Ohne diese Datei beginnt jede Sitzung bei null. Ein KI-Agent hat kein Gedächtnis über Sitzungen hinweg; was gestern vereinbart wurde, ist heute vergessen. Das Regelwerk ist die Antwort darauf.
Wie eine Regel entsteht
Regeln werden nicht aus einem Lehrbuch übernommen, sondern aus konkreten Vorfällen abgeleitet. Jede trägt deshalb drei Dinge: den Anlass (was ist passiert), das Datum und die Begründung (warum die Regel so und nicht anders lautet).

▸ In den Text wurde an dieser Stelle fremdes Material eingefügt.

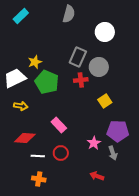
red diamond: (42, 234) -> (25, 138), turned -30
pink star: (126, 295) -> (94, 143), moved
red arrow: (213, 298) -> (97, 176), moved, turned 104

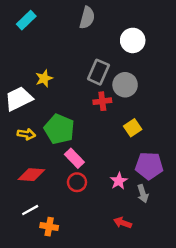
green pentagon: (47, 82) -> (59, 129), moved
red circle: (61, 153) -> (77, 182), moved
white line: (38, 156) -> (30, 210), moved, turned -32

Das hat einen praktischen Grund. Eine Regel ohne Begründung wird beim ersten Zweifelsfall umgangen, weil niemand mehr weiß, wogegen sie schützt. Eine Regel mit Anlass lässt sich später auch bewusst wieder aufheben – dann nämlich, wenn der Anlass entfallen ist.
Zwei Quellen, eine Rangfolge
Neben dem Regelwerk im Repository gibt es ein dauerhaftes Gedächtnis mit feineren Einzelheiten. Beide können auseinanderlaufen. Deshalb ist ausdrücklich festgelegt, welche der beiden im Konfliktfall gilt – nicht als Formalie, sondern damit ein Widerspruch entscheidbar bleibt, statt zur Auslegungsfrage zu werden.
Noch nicht abgedeckt
Das Regelwerk wächst mit jedem Vorfall und ist inzwischen lang. Es gibt keinen Mechanismus, der veraltete Regeln aktiv herausfiltert – das geschieht bisher nur beim Lesen.